▶ **TASK DIRECTIONS**
A faithful transcription of all the data, images excluded, is the required answer.

▶ **AVAILABLE DATA**
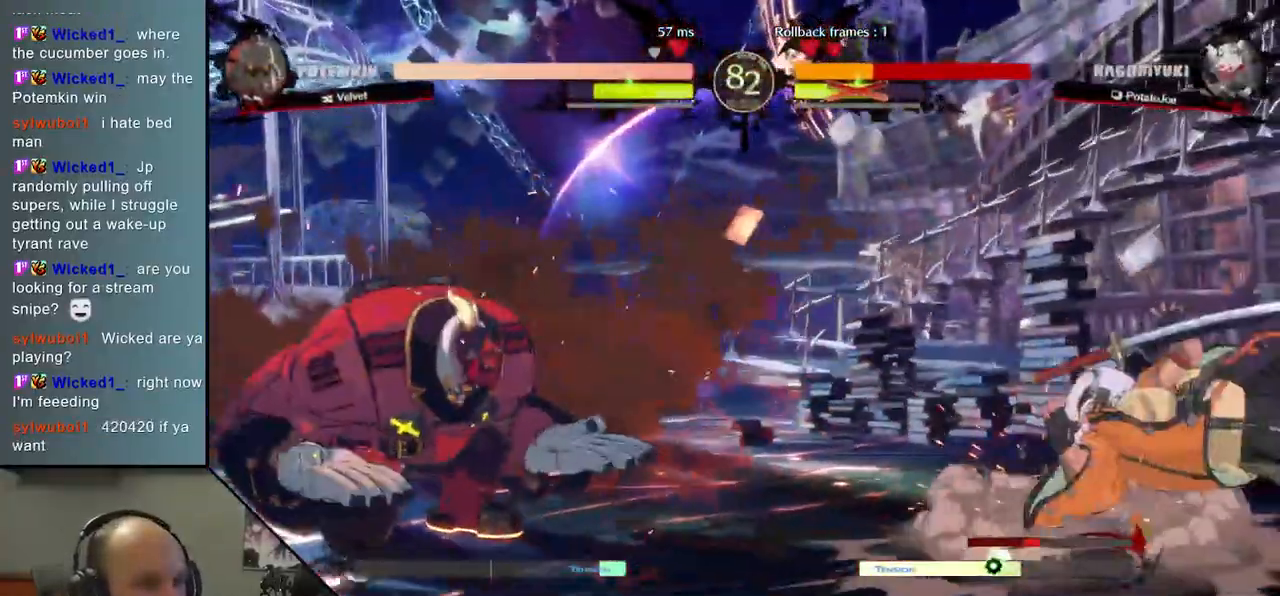
{"buttons": [], "left_stick": "right", "events": []}
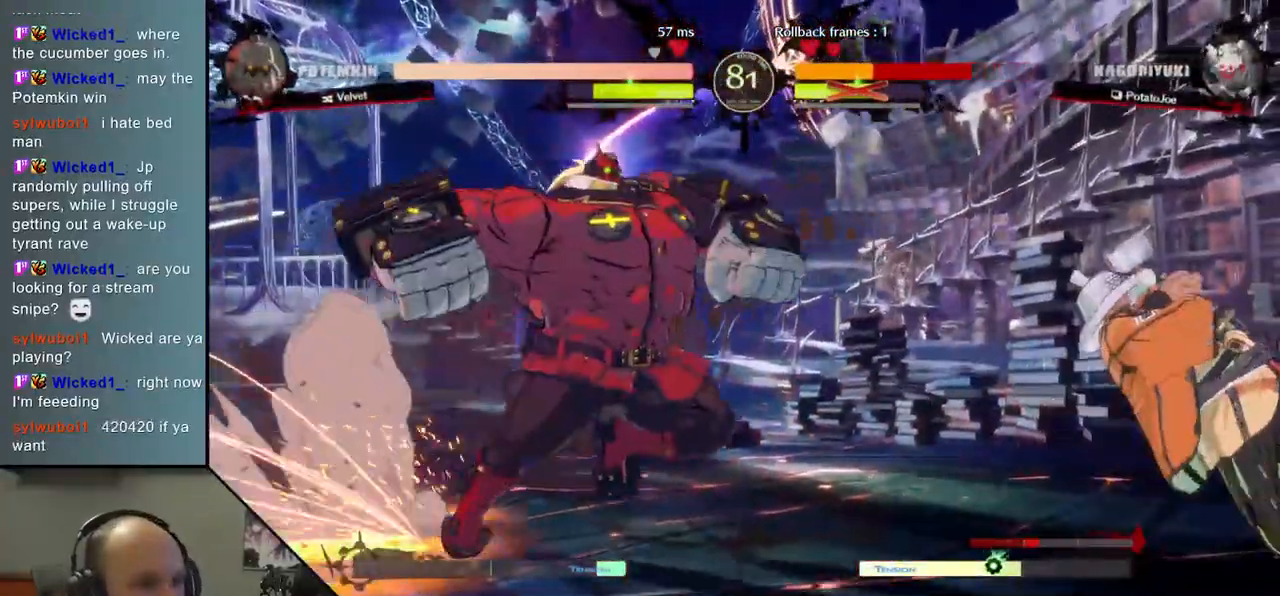
{"buttons": ["R2"], "left_stick": "right", "events": [[300, "R2", "down"], [367, "R2", "up"], [467, "R2", "down"]]}
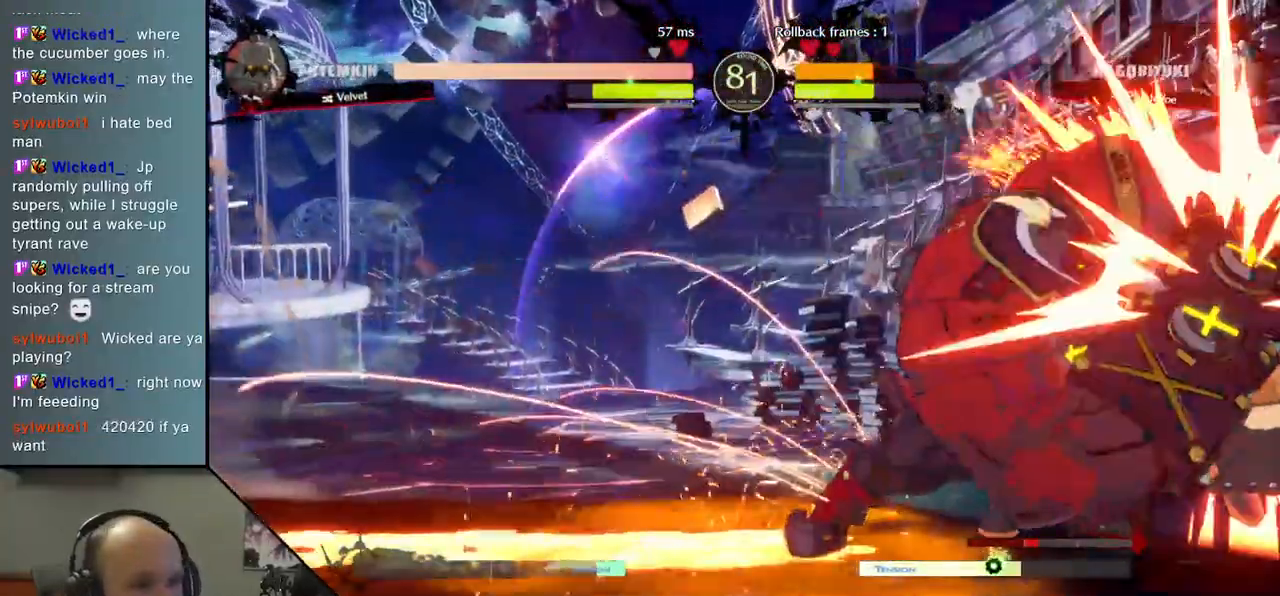
{"buttons": ["R2"], "left_stick": "right", "events": [[50, "R2", "up"], [150, "R2", "down"], [217, "R2", "up"], [300, "R2", "down"], [383, "R2", "up"], [467, "R2", "down"]]}
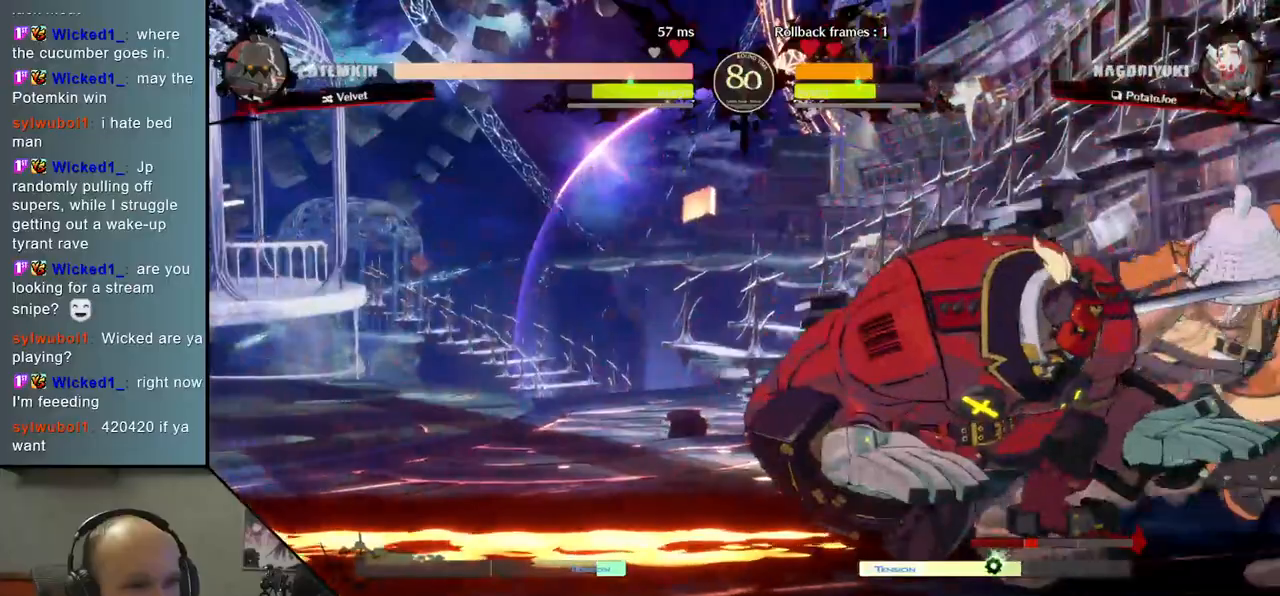
{"buttons": [], "left_stick": "down-right", "events": [[50, "R2", "up"], [150, "R2", "down"], [233, "R2", "up"], [383, "TRIANGLE", "down"], [500, "TRIANGLE", "up"], [500, "left_stick", "down-right"]]}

▶ **RESULT**
{"buttons": [], "left_stick": "right", "events": []}
{"buttons": ["R2"], "left_stick": "right", "events": [[300, "R2", "down"], [367, "R2", "up"], [467, "R2", "down"]]}
{"buttons": ["R2"], "left_stick": "right", "events": [[50, "R2", "up"], [150, "R2", "down"], [217, "R2", "up"], [300, "R2", "down"], [383, "R2", "up"], [467, "R2", "down"]]}
{"buttons": [], "left_stick": "down-right", "events": [[50, "R2", "up"], [150, "R2", "down"], [233, "R2", "up"], [383, "TRIANGLE", "down"], [500, "TRIANGLE", "up"], [500, "left_stick", "down-right"]]}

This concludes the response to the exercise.